Popierany przez PiS kandydat na prezydenta był gościem specjalnym konferencji CPAC w podrzeszowskiej Jasionce.
CPAC (Conservative Political Action Conference) to coroczna konferencja odbywająca się w przeszłości w USA, w której od lat 70. biorą udział konserwatywni politycy i aktywiści z całego świata.
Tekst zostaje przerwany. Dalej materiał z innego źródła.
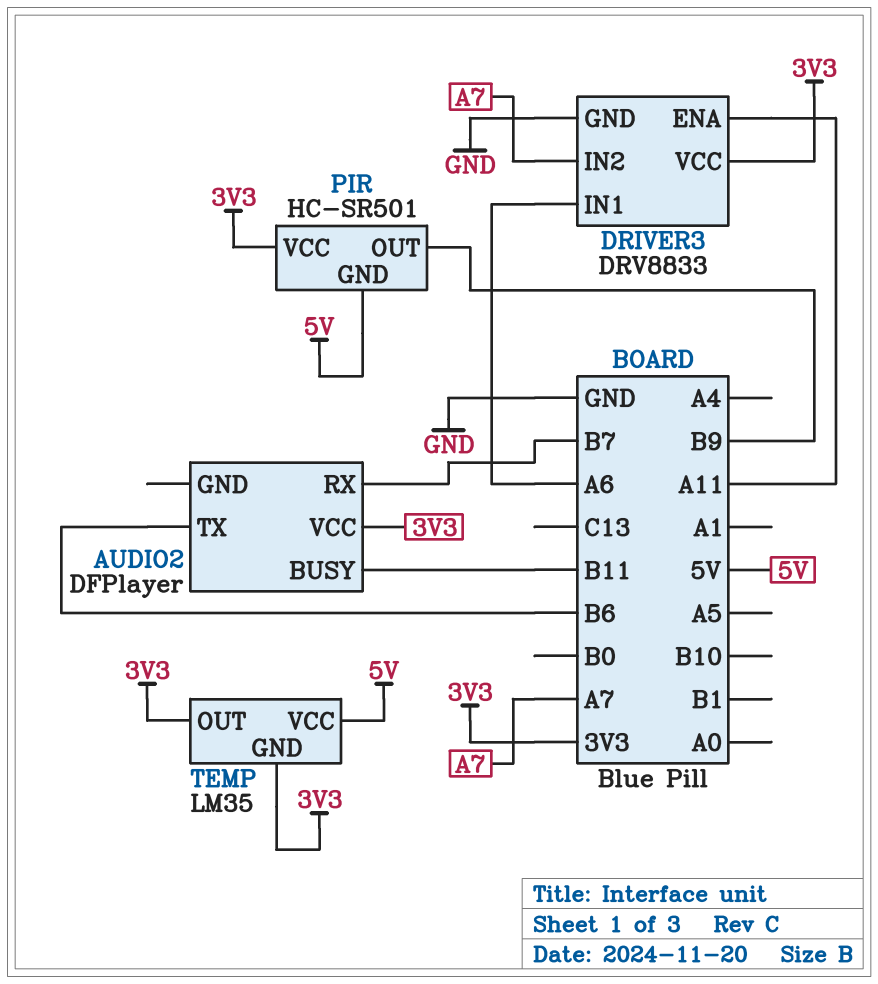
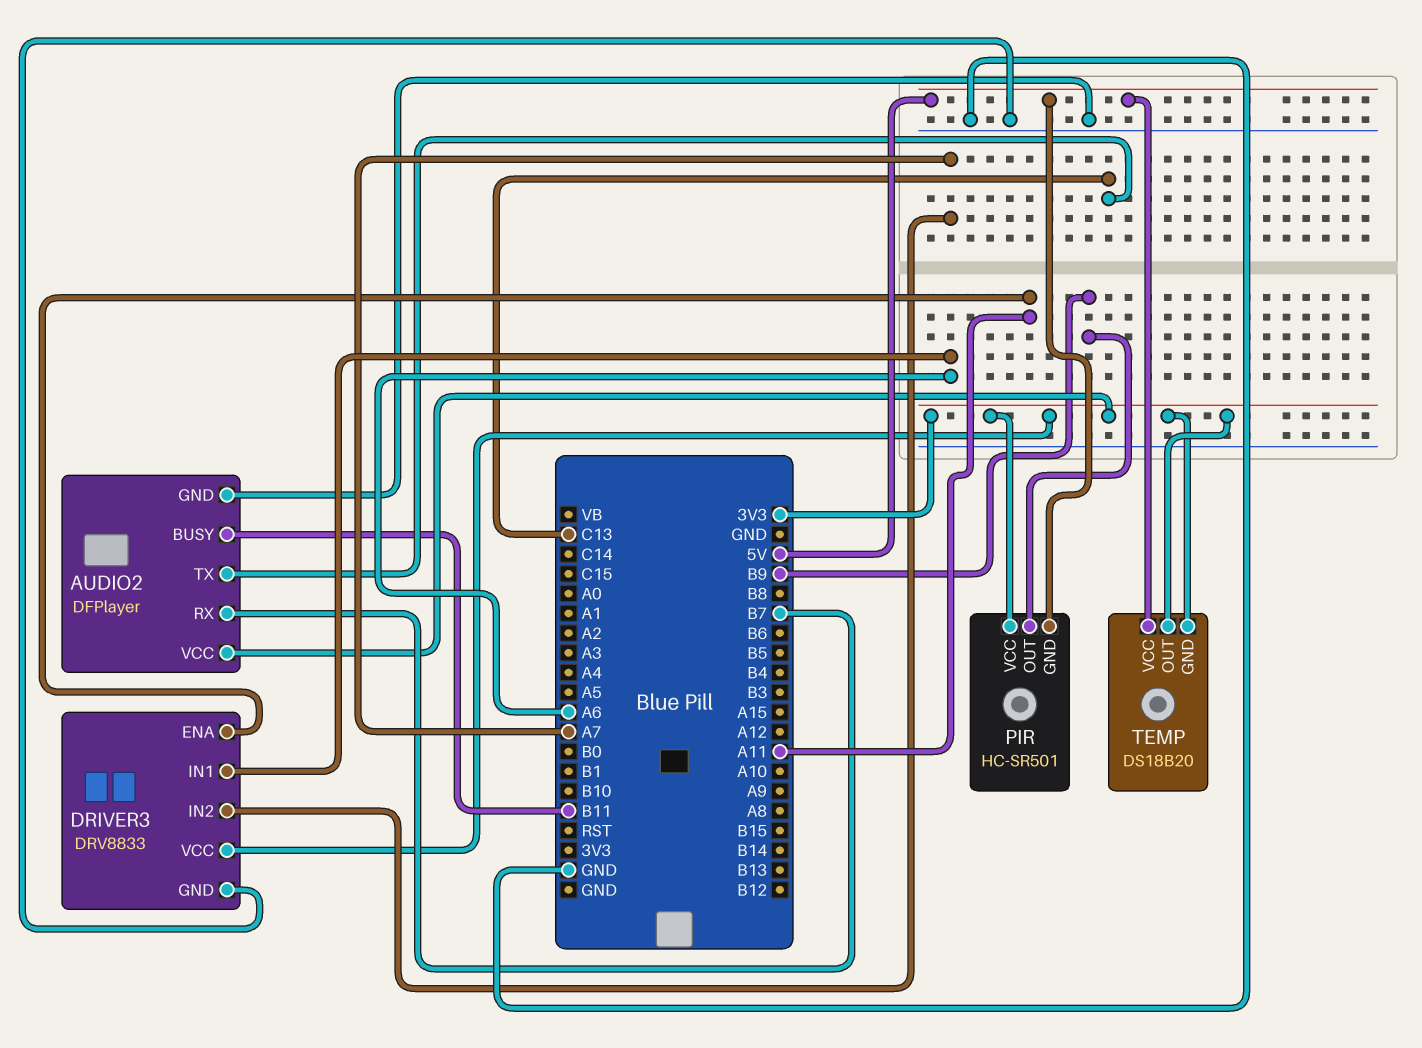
AUDIO2 pin GND: none -> GND
AUDIO2 pin TX: B6 -> C13
TEMP: LM35 -> DS18B20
W ostatnich latach CPAC zaczęto organizować także w innych państwach, m.in. na Węgrzech czy tak, jak w tym roku, w Polsce.
Doktor Karol Nawrocki podkreślił w swoim wystąpieniu, że w niedzielę decydować się będzie „nasza wspólna przyszłość”. „Przyszłość naszych dzieci, przyszłość naszych wnuków i na tej drodze wszystkie środowiska patriotyczne, które Polskę kochają i które wierzą, że Polska to jest wielka sprawa, powinny być razem” – powiedział.
Zaznaczył, że konferencja CPAC pełni rolę, którą, według dr. Karola Nawrockiego, powinien wypełnić rząd Donalda Tuska. „Bowiem polska prezydencja w Radzie Unii Europejskiej jest rodzajem zobowiązania dla dzisiejszego rządu Donalda Tuska, żeby […] zorganizować szczyt UE ze Stanami Zjednoczonymi właśnie w Warszawie. A to się nie stało, bo premier Donald Tusk w tym czasie woli ścigać Zorro i obywatelskiego kandydata, i nie może zająć się tym, co dla Polski najważniejsze” – stwierdził dr Karol Nawrocki.
W jego ocenie dzisiejszy świat jest na „geopolitycznym zakręcie” i potrzebuje porozumienia między UE a USA. „Jestem zwolennikiem, żeby okręt euroatlantycki, a więc połączone siły Unii Europejskiej, której jestem zwolennikiem, i Stanów Zjednoczonych, płynął w tym samym kierunku” – powiedział.
Zdaniem kandydata popieranego przez PiS, Europa potrzebuje po latach błędów „mocnego, konserwatywnego głosu, także z Polski”.
Powtórzył po raz kolejny w tej kampanii, że Polska i Europa nie mogą „pchać się w pakiet migracyjny”. Według dr. Karola Nawrockiego, jeśli wygra jego konkurent, dokument zostanie przyjęty przez Polskę.
„Dlatego jako przyszły prezydent Polski chcę to dzisiaj jasno powiedzieć – będę dążył do jednostronnego wypowiedzenia paktu migracyjnego dla obrony polskich granic” – zapowiedział.
Jak dodał, Polska ma dziś prawo do obrony swoich granic, zarówno wschodniej, jak i zachodniej. Zaznaczył, że dzięki rządom PiS Polska stała się „twierdzą bezpieczeństwa”.
W ocenie kandydata popieranego przez PiS, Rafał Trzaskowski kłamie podczas debat na temat swoich pomysłów na Polskę po 1 czerwca. Zdaniem dr Karola Nawrockiego, jedną z pierwszych decyzji Trzaskowskiego będzie przyjęcie paktu migracyjnego.
Jako przykład podał sytuację w Rumunii, gdzie po przegranej konserwatywnego kandydata „wszystkie złe zjawiska przyspieszyły”.
„Musimy mieć tego świadomość, dokonując wyboru 1 czerwca, bo my chcemy, aby Polska była bezpieczna, aby Polska nie była pod presją obcej ideologii, Zielonego Ładu. I to dzisiaj dla nas zadanie jako polskich konserwatystów, ale też dla wszystkich europejskich konserwatystów” – powiedział.
W ocenie dr. Karola Nawrockiego obecnie Polska musi dbać o relacje polsko-amerykańskie i może stać się liderem w UE, jeśli chodzi o „pielęgnowanie relacji transatlantyckich”.